Mi rendo conto che dal loro punto di vista non si tratta di un favore, l’avrei dovuto capire subito, dalla prima volta che mi ha fatto un regalo, probabilmente dal loro punto di vista il regalo esaurisce il mio favore e questo li autorizza a chiedermi altro, non pensano che la cosa mi possa irritare perché dal loro punto di vista loro poi mi ricompenseranno. Ho ripetuto ieri che non voglio nessun futuro regalo, per il resto prenderò le distanze a costo di sembrare brutale. A volte la gente non capisce la differenza tra un aiuto fatto per solidarietà e il pretendere qualcosa in cambio di altro. Credono che assicurandomi che mi faranno un regalo io farò qualcosa, ma non sono una pezzente, non ho di certo bisogno dei loro regali, se faccio qualcosa lo faccio per solidarietà e in base alle mie possibilità di tempo. Se vado a fare la spesa per me non mi costa nulla prendere anche qualcos’altro per qualcun altro, altra cosa è andare in posta a fare la file per pagare il bollettino di un’altra persona!! Mi sembra che stiamo esagerando!!!
Oggi mi sono dichiarata disponibile ad andare con la figlia della signora in questione (40 anni per la cronaca, quindi non è stupida) a fargli vedere come funziona il bancomat per prelevare, fare estratti conti e pagare le bollette, nella speranza che questo ponga fine alle continue richieste.
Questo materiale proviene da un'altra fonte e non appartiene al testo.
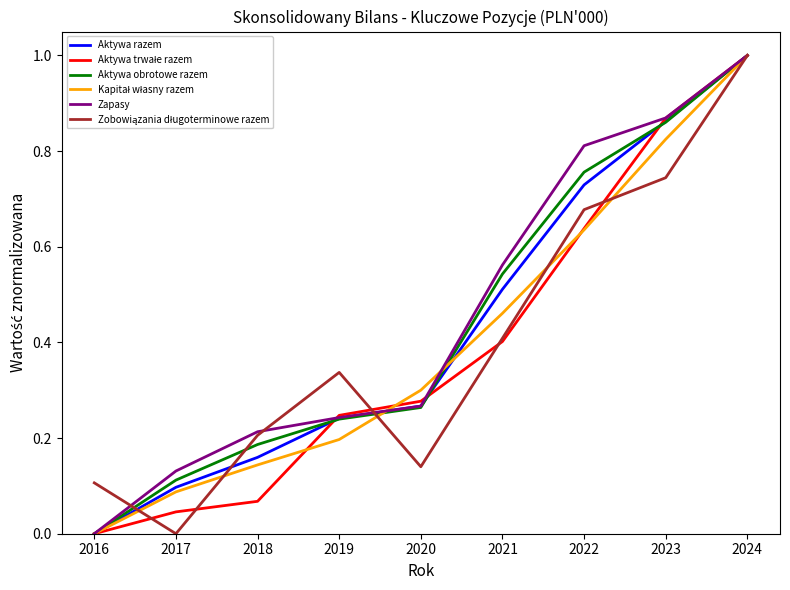

Is it true that Aktywa razem equals 0.3 at 2020?

True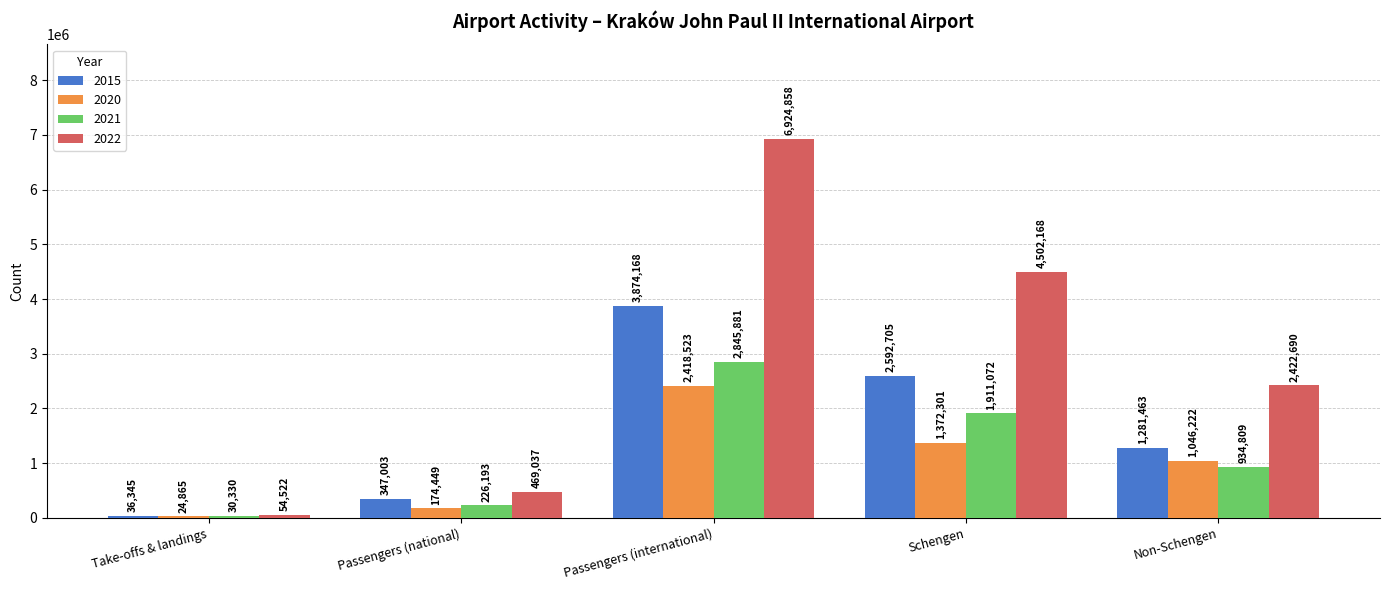

How many groups of bars are there?

5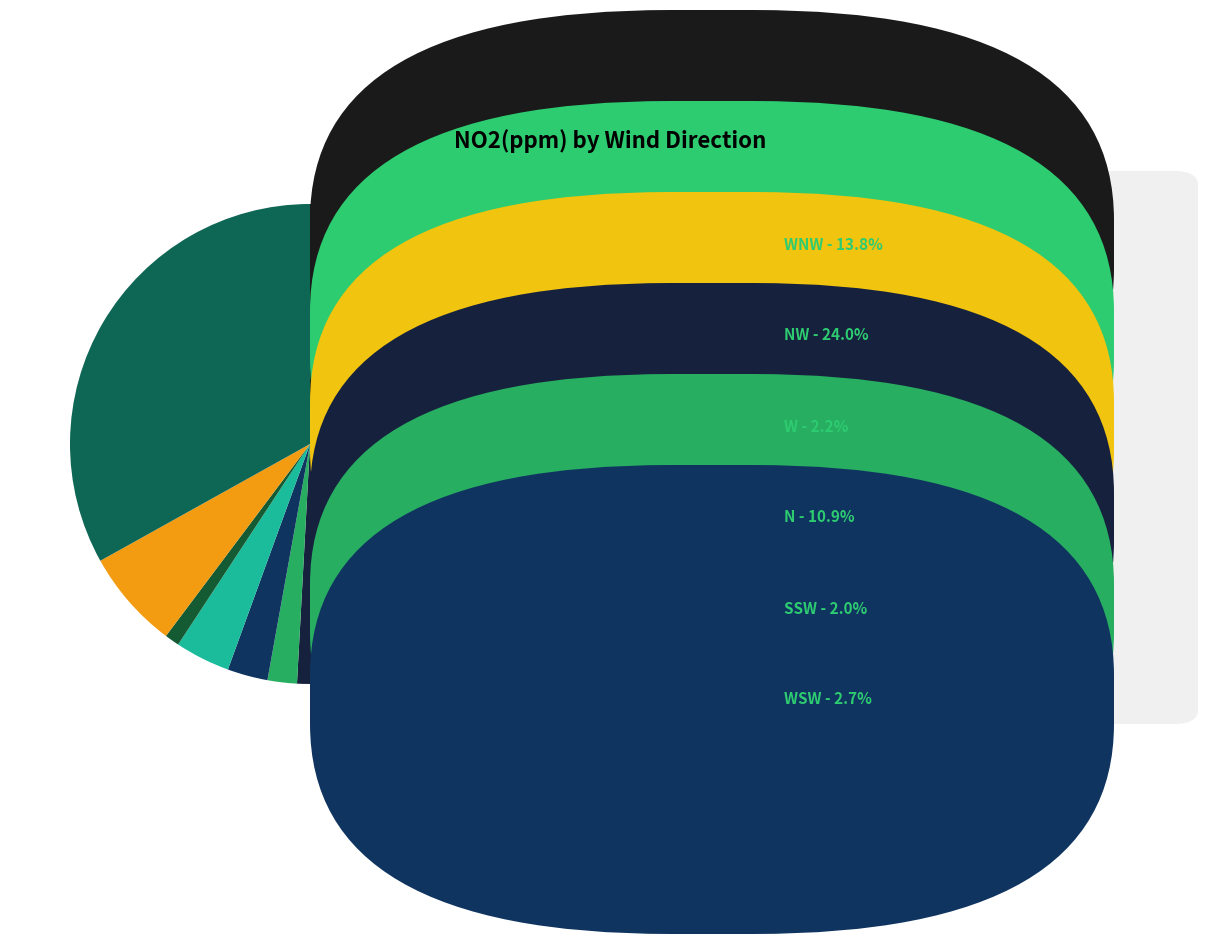

How many slices are in this pie chart?

10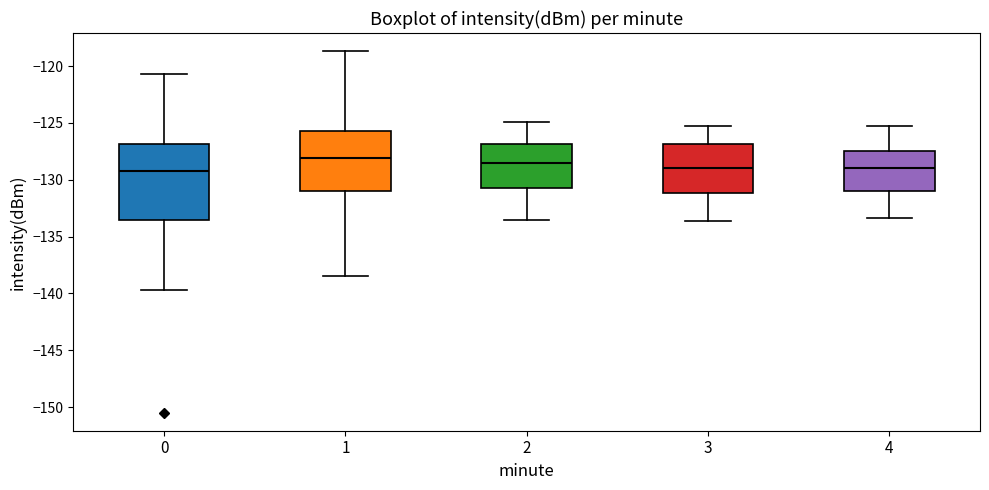

Reading left to right, transcribe this box plot: for each box, give where its median line is, the range the box spans, and where its two whiskers end, as read against the y-axis. The values are not printed on the chart, so give them approximately, as read against the axis.

0: median -129.0, box -133.5 to -127.0, whiskers -139.5 to -120.5
1: median -128.0, box -131.0 to -125.5, whiskers -138.5 to -118.5
2: median -128.5, box -130.5 to -127.0, whiskers -133.5 to -125.0
3: median -129.0, box -131.0 to -127.0, whiskers -133.5 to -125.5
4: median -129.0, box -131.0 to -127.5, whiskers -133.5 to -125.5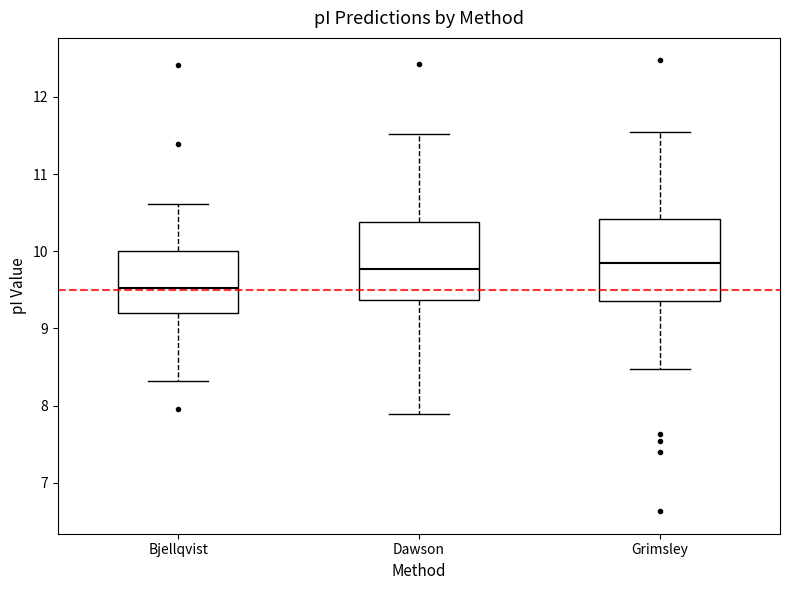

Which box's median line is the lowest?

Bjellqvist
Lo so che in teoria si può sempre dire di no, però quando ti trovi una persona anziana che ti chiede di andarle a prelevare i soldi perché non ha una lira per comprare da mangiare, la coscienza t’impedisce di dire di no. Vorrei agire all’origine, far capire a chi sta dietro, cioè alla figlia, che non deve contare su di me, in modo che lei provveda alla madre o quantomeno trovi qualcuno che lo faccia. Al posto di fare regali a me, può tranquillamente trovare una persona disoccupata che aiuti a sua madre in cambio di qualcosina, so che è difficile trovare qualcuno di fiducia, ma con l’aiuto degli assistenti sociali si può cercare qualcuno cui dare inizialmente compiti meno grossi (per esempio fare la spesa). E in ogni modo al bancomat a prelevare si può andare a qualsiasi ora del giorno!
Sinceramente, mi il suo mi sembra un modo per scaricare le responsabilità su di me, mi sembra che stiamo esagerando e se ne stiano approfittando. Il fatto che ho fatto una volta un favore non li autorizza a pensare di potermi chiedere di tutto (o meglio, possono chiedere, ma non dare per scontato che lo farò io lasciando questa povera signora senza nulla in casa) e soprattutto trovo offensivo la giustificazione “poi ti facciamo un regalo” perché non ho più 15 anni e non ho bisogno dei loro regali.